═══ 原文抜粋 ═══

(58)【調査した分野】(Int.Cl.,DB名)
前記分析により把握した前記第1ニッケルめっき層の品質から、前記第1ニッケルめっき層上ではんだを溶融させることによって得られるはんだ層の前記第1ニッケルめっき層に対する接合強度を推定することを更に含む請求項1乃至4の何れか1項に記載の無電解ニッケルめっき管理方法。
【背景技術】
【0002】
半導体チップなどの表面実装部品を実装するための配線基板は、電極パッドと、この電極パッドと電気的に接続された回路パターンとを備えている。配線基板において、電極パッド以外の部分は、ソルダーレジスト層で被覆されている。電極パッド及び回路パターンは、典型的には、銅又は銅合金からなる。

═══ 参照資料 ═══

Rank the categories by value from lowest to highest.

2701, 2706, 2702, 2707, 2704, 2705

═══
═══ 参照資料 ═══

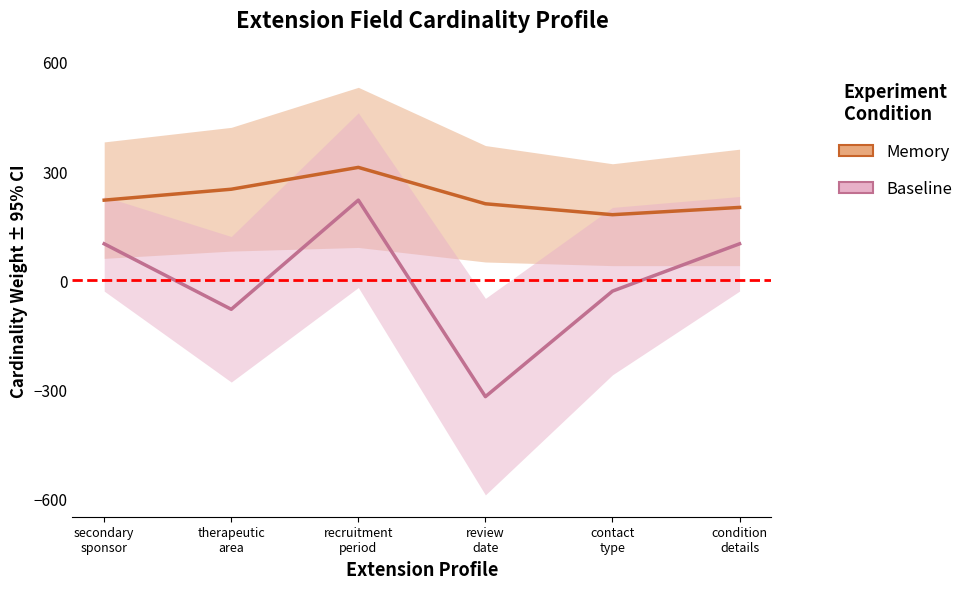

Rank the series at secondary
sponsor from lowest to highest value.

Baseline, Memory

═══

あなたの課題 — 原文抜粋の「(58)【調査した分野】(Int.Cl.,DB名)」から始まり「電解ニッケルめっき管理方法。」で終わる部分を、一字一句変えずに書き写してもらえますか。 答えの根拠には原文抜粋だけを用いてください。

課題の出力 —
(58)【調査した分野】(Int.Cl.,DB名)
前記分析により把握した前記第1ニッケルめっき層の品質から、前記第1ニッケルめっき層上ではんだを溶融させることによって得られるはんだ層の前記第1ニッケルめっき層に対する接合強度を推定することを更に含む請求項1乃至4の何れか1項に記載の無電解ニッケルめっき管理方法。